区別しやすいのと、バッティング防止ですね。ライブラリ作成者とかぶったら困りますからね。

説明します

拡張したいオブジェクトと同名のインターフェイスを定義

今回は String のインスタンスを拡張したいので、もとの定義を参照すると
スクリーンショット 2020-09-21 113852.png
とありますので、どこか適当なフォルダに同名のインターフェイスと実装したいメソッドを定義します。

image.png
これだけで、もう String にはメソッドが生えます。TypeScriptだから当然ですね。

定義に一致するメソッド本体の実装(prototype汚染を防ぎつつ)

JavaScriptのprototypeに直接メソッドをはやすと思わぬ副作用が出ます。これを prototype 汚染といいます。
これを抑止した上で prototype を拡張する場合は Object.defineProperty を利用します。
image.png
詳細は上述リンクをご参照ください。
今回の実装は value:function として実装します。注意点はアロー関数だと this のスコープが変わるので、function で実装してください。
この中の this は String インスタンス本体を指し示します。呼び出し元だと困りますからね。

Bundleするようにimport する or 最初から headerに scriptタグ書いて読み込んでおく

ここで作成した拡張メソッドは、各 tsx や ts で 個別に import はしません。
最初の例でも
スクリーンショット 2020-09-21 113517.png
import には style.css しか存在しませんが、正しくインテリセンスも仕事して、実行時もそれが呼び出されています。
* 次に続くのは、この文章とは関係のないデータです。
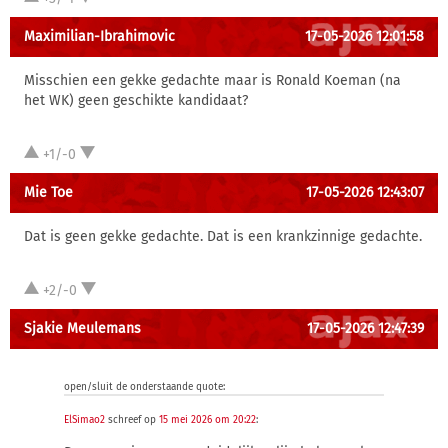
Maximilian-Ibrahimovic
17-05-2026 12:01:58
Misschien een gekke gedachte maar is Ronald Koeman (na
het WK) geen geschikte kandidaat?
+1/-0
Mie Toe
17-05-2026 12:43:07
Dat is geen gekke gedachte. Dat is een krankzinnige gedachte.
+2/-0
Sjakie Meulemans
17-05-2026 12:47:39
open/sluit de onderstaande quote:
ElSimao2
schreef op
15 mei 2026 om 20:22
:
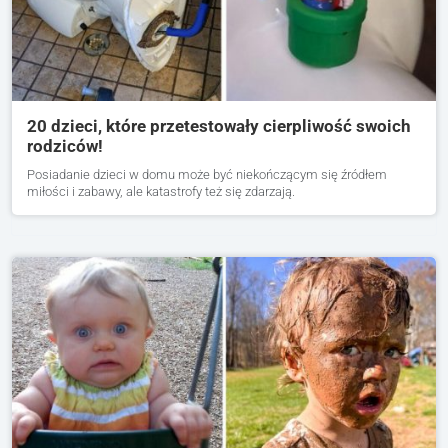
20 dzieci, które przetestowały cierpliwość swoich
rodziców!
Posiadanie dzieci w domu może być niekończącym się źródłem
miłości i zabawy, ale katastrofy też się zdarzają.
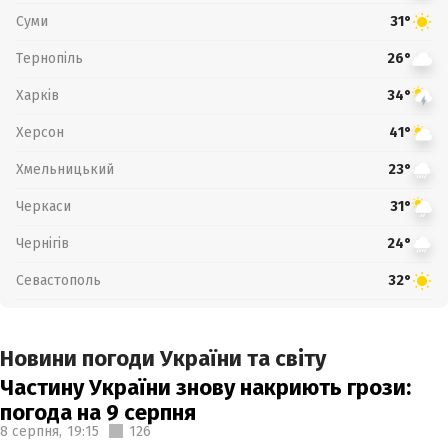
Суми
31°
Тернопіль
26°
Харків
34°
Херсон
41°
Хмельницький
23°
Черкаси
31°
Чернігів
24°
Севастополь
32°
Новини погоди України та світу
Частину України знову накриють грози:
погода на 9 серпня
8 серпня,
19:15
126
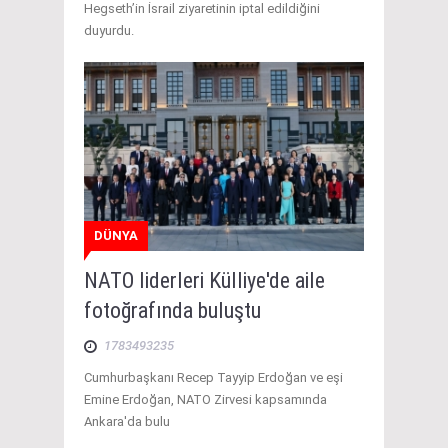
Hegseth’in İsrail ziyaretinin iptal edildiğini
duyurdu.
DÜNYA
NATO liderleri Külliye'de aile
fotoğrafında buluştu
1783493235
Cumhurbaşkanı Recep Tayyip Erdoğan ve eşi
Emine Erdoğan, NATO Zirvesi kapsamında
Ankara'da bulu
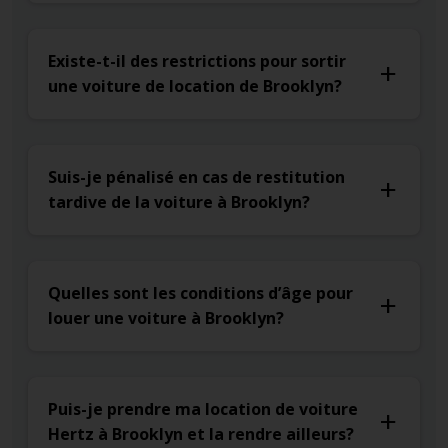
Existe-t-il des restrictions pour sortir
une voiture de location de Brooklyn?
Suis-je pénalisé en cas de restitution
tardive de la voiture à Brooklyn?
Quelles sont les conditions d’âge pour
louer une voiture à Brooklyn?
Puis-je prendre ma location de voiture
Hertz à Brooklyn et la rendre ailleurs?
TypeScript上でインテリセンスが仕事するのは、TSにインターフェイスがあるからで、あとはこの本体が ブラウザでの実行時に bundle されるか何かで読み込まれていればよいのです。
普通にHTMLなので HTML,CSS,JSで構成され、HTML上にJSがロードされる必要があります。ここら辺は JQuery 開発者であれば、何を当たり前のことを・・・と思うかもしれませんね。時代の流れですかね。

react であれば root 定義で読んどけば bundle されるので以降は気にせず好きな場所でimport気にせずに利用できます。
image.png

ジェネリッククラスの拡張

例えば、配列に拡張メソッドを生やそうとすると Array<T> が対象になります。
TS上は ジェネリック ですが、JSになれば何も関係ないので、同じ手順で同じように作成すると、配列に拡張メソッドが作成できます。

Chunk や GroupBy なんてあると便利なので、サンプル作ってみましょう。
simple array extensions
image.png
適当な場所に ジェネリック付きinterface 定義して、Object.defineProperty 上ではもはやJSの世界なので、型なく扱えます
image.png

React で 実践的な拡張メソッド

たとえば トースト通知のライブライで有名なものに notistackがあります
image.png

使い方もリンクの先にありますが

import { useSnackbar } from 'notistack';
const MyButton = () => {
    const { enqueueSnackbar, closeSnackbar } = useSnackbar();

    const handleClick = () => {
        enqueueSnackbar('I love hooks');
    };

    return (
        <Button onClick={handleClick}>Show snackbar</Button>
    );
}

トースト通知を enqueueして 閉じるアクションで dequeue するみたいな、内部実装の気持ちはわかるのですが、使用する側からみて直観的ではないのと、冗長だと感じました。
image.png
notistack extensions
トーストをインスタンス化して、info や error などを呼び出せば適切な位置に適切なアイコンとともにメッセージを出すサンプルです。

銀の弾丸ではないので、何にでも使えるわけではないのですが、拡張メソッドを使うことでコードの凝縮性が高まる、プロジェクトで一貫した処理が行えるなどカバナンス効果などなど期待できることもあります

プロジェクトメンバーが好き勝手に生やすと困るので、ルールを決めてみんなで相談して生やしていければ、疎結合な開発資産もたまっていって、よいのではないでしょうか。